Layar papan perdagangan Bursa Efek Indonesia menampilkan pergerakan saham dengan indikator hijau dan merah.

Lampuberita – Indeks Harga Saham Gabungan (IHSG) Bursa Efek Indonesia (BEI) menutup perdagangan sesi II pada Kamis (15/1) di zona hijau. Mengutip data RTI, IHSG menguat 42,82 poin atau 0,47% ke level 9.075,40.

Dengan capaian tersebut, IHSG resmi mencetak rekor tertinggi sepanjang masa (all time high/ATH) dan mampu mempertahankannya hingga penutupan perdagangan.
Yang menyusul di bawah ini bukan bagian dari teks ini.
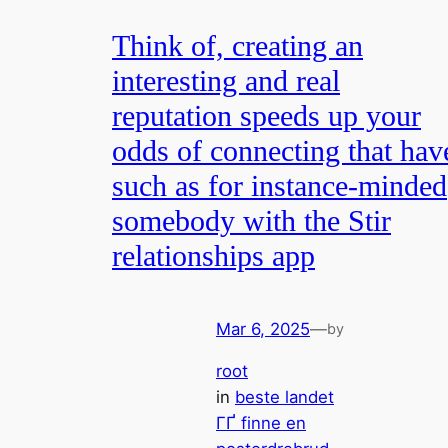
Think of, creating an
interesting and real
reputation speeds up your
odds of connecting that hav
such as for instance-minded
somebody with the Stir
relationships app
Mar 6, 2025
—
by
root
in
beste landet
ГҐ finne en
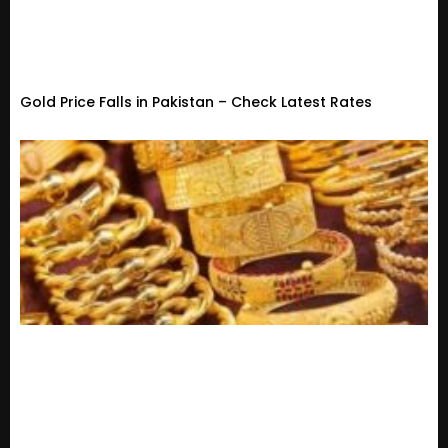
Gold Price Falls in Pakistan – Check Latest Rates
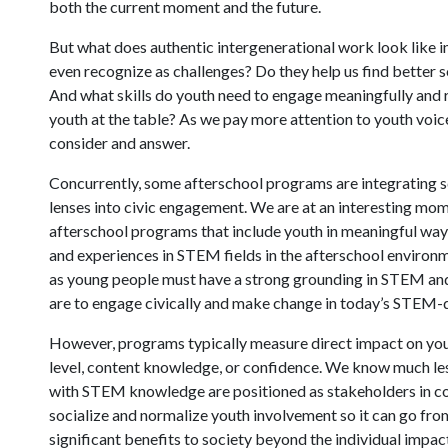
both the current moment and the future.
But what does authentic intergenerational work look like i
even recognize as challenges? Do they help us find better s
And what skills do youth need to engage meaningfully and r
youth at the table? As we pay more attention to youth voi
consider and answer.
Concurrently, some afterschool programs are integrating s
lenses into civic engagement. We are at an interesting mome
afterschool programs that include youth in meaningful ways
and experiences in STEM fields in the afterschool environme
as young people must have a strong grounding in STEM and 
are to engage civically and make change in today’s STEM-d
However, programs typically measure direct impact on youth
level, content knowledge, or confidence. We know much l
with STEM knowledge are positioned as stakeholders in com
socialize and normalize youth involvement so it can go fro
significant benefits to society beyond the individual impac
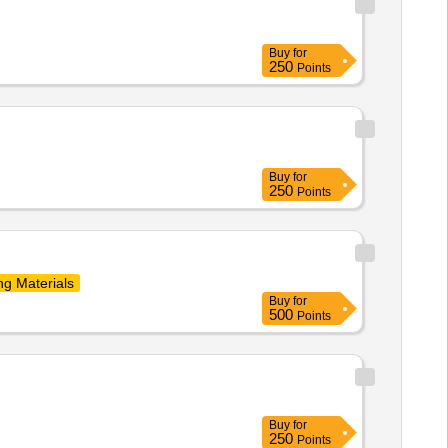
Buy
for
250
Points
Buy
for
250
Points
ng Materials
Buy
for
500
Points
Buy
for
250
Points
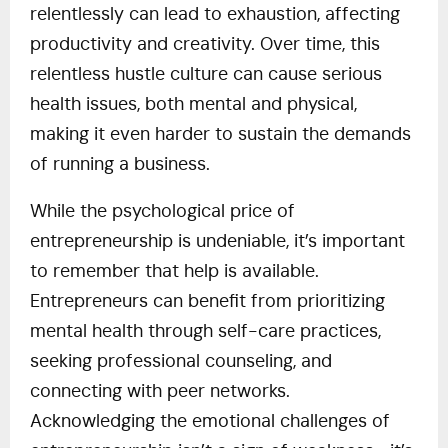
relentlessly can lead to exhaustion, affecting
productivity and creativity. Over time, this
relentless hustle culture can cause serious
health issues, both mental and physical,
making it even harder to sustain the demands
of running a business.
While the psychological price of
entrepreneurship is undeniable, it’s important
to remember that help is available.
Entrepreneurs can benefit from prioritizing
mental health through self-care practices,
seeking professional counseling, and
connecting with peer networks.
Acknowledging the emotional challenges of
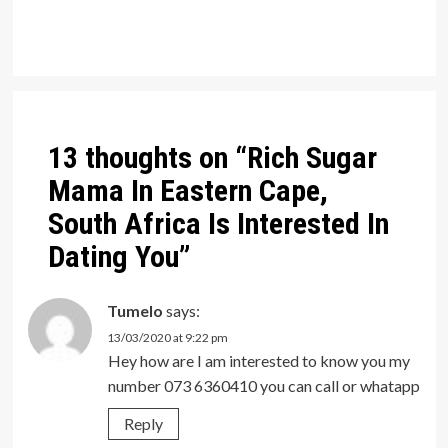
Post
navigation
13 thoughts on “
Rich Sugar
Mama In Eastern Cape,
South Africa Is Interested In
Dating You
”
Tumelo
says:
13/03/2020 at 9:22 pm
Hey how are I am interested to know you my
number 073 6360410 you can call or whatapp
Reply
Sejak awal perdagangan, IHSG memang langsung dibuka menguat di level 9.072,29 dan konsisten berada di zona hijau sepanjang hari.

Dalam pergerakan intraday, IHSG sempat menyentuh level tertinggi di 9.100,82. Namun, indeks juga sempat turun hingga level terendah harian di 9.040,99 sebelum kembali menguat di akhir sesi.

Berdasarkan statistik RTI Business, tercatat sebanyak 339 saham menguat, 331 saham melemah, dan 133 saham stagnan. Total volume perdagangan mencapai 50,63 miliar saham dengan frekuensi transaksi sebanyak 3,37 juta kali, serta nilai transaksi yang menembus Rp28,25 triliun.

Di sisi lain, kondisi pasar keuangan juga diwarnai pelemahan nilai tukar rupiah. Pada Kamis (15/1/2026), rupiah ditutup melemah ke posisi Rp16.885 per dolar Amerika Serikat.

Meski demikian, Menteri Keuangan Purbaya Yudhi Sadewa menyampaikan optimisme di tengah tren pelemahan rupiah yang mendekati level Rp17.000 per dolar AS. Ia menilai pelemahan tersebut bersifat sementara dan meyakini rupiah akan kembali menguat dalam waktu dekat seiring kuatnya fundamental ekonomi nasional.

β€œDua minggu ini rupiah bakal menguat,” ujar Purbaya singkat saat di Jakarta.